Data listing:
§ §
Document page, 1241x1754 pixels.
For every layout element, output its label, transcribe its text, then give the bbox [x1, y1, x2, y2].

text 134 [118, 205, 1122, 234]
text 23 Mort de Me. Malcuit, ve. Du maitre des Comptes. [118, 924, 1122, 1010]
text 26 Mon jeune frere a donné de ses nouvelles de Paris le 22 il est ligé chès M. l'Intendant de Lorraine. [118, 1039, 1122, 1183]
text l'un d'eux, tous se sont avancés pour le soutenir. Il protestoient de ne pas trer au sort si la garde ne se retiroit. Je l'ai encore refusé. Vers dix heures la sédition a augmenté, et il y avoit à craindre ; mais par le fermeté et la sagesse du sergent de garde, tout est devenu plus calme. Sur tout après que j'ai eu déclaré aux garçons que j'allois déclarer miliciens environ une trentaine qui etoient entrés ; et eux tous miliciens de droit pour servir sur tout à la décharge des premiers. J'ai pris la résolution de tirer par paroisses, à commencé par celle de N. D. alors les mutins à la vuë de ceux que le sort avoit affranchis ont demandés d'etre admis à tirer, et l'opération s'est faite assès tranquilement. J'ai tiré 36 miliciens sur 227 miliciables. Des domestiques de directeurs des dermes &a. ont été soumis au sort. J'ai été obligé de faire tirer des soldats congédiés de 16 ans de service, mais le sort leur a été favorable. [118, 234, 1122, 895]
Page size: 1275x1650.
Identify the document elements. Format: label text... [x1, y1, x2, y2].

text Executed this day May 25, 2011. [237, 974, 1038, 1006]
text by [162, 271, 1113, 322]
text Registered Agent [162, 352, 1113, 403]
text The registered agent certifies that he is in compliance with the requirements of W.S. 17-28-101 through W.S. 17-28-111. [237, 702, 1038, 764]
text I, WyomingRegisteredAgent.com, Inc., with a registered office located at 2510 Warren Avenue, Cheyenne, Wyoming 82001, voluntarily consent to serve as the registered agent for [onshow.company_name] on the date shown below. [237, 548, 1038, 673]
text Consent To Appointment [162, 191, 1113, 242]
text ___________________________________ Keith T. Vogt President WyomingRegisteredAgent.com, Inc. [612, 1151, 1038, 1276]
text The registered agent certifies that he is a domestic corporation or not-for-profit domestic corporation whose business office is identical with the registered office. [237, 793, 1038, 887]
§ §
Exercise: Can you give the data above again, swapping every "domestic corporation" for "resident corporation" and leaving everything else unchanged?

Exercise solution:
Document page, 1241x1754 pixels.
For every layout element, output its label, transcribe its text, then give the bbox [x1, y1, x2, y2].

text 134 [118, 205, 1122, 234]
text 23 Mort de Me. Malcuit, ve. Du maitre des Comptes. [118, 924, 1122, 1010]
text 26 Mon jeune frere a donné de ses nouvelles de Paris le 22 il est ligé chès M. l'Intendant de Lorraine. [118, 1039, 1122, 1183]
text l'un d'eux, tous se sont avancés pour le soutenir. Il protestoient de ne pas trer au sort si la garde ne se retiroit. Je l'ai encore refusé. Vers dix heures la sédition a augmenté, et il y avoit à craindre ; mais par le fermeté et la sagesse du sergent de garde, tout est devenu plus calme. Sur tout après que j'ai eu déclaré aux garçons que j'allois déclarer miliciens environ une trentaine qui etoient entrés ; et eux tous miliciens de droit pour servir sur tout à la décharge des premiers. J'ai pris la résolution de tirer par paroisses, à commencé par celle de N. D. alors les mutins à la vuë de ceux que le sort avoit affranchis ont demandés d'etre admis à tirer, et l'opération s'est faite assès tranquilement. J'ai tiré 36 miliciens sur 227 miliciables. Des domestiques de directeurs des dermes &a. ont été soumis au sort. J'ai été obligé de faire tirer des soldats congédiés de 16 ans de service, mais le sort leur a été favorable. [118, 234, 1122, 895]
Page size: 1275x1650.
Identify the document elements. Format: label text... [x1, y1, x2, y2].

text Executed this day May 25, 2011. [237, 974, 1038, 1006]
text by [162, 271, 1113, 322]
text Registered Agent [162, 352, 1113, 403]
text The registered agent certifies that he is in compliance with the requirements of W.S. 17-28-101 through W.S. 17-28-111. [237, 702, 1038, 764]
text I, WyomingRegisteredAgent.com, Inc., with a registered office located at 2510 Warren Avenue, Cheyenne, Wyoming 82001, voluntarily consent to serve as the registered agent for [onshow.company_name] on the date shown below. [237, 548, 1038, 673]
text Consent To Appointment [162, 191, 1113, 242]
text ___________________________________ Keith T. Vogt President WyomingRegisteredAgent.com, Inc. [612, 1151, 1038, 1276]
text The registered agent certifies that he is a resident corporation or not-for-profit resident corporation whose business office is identical with the registered office. [237, 793, 1038, 887]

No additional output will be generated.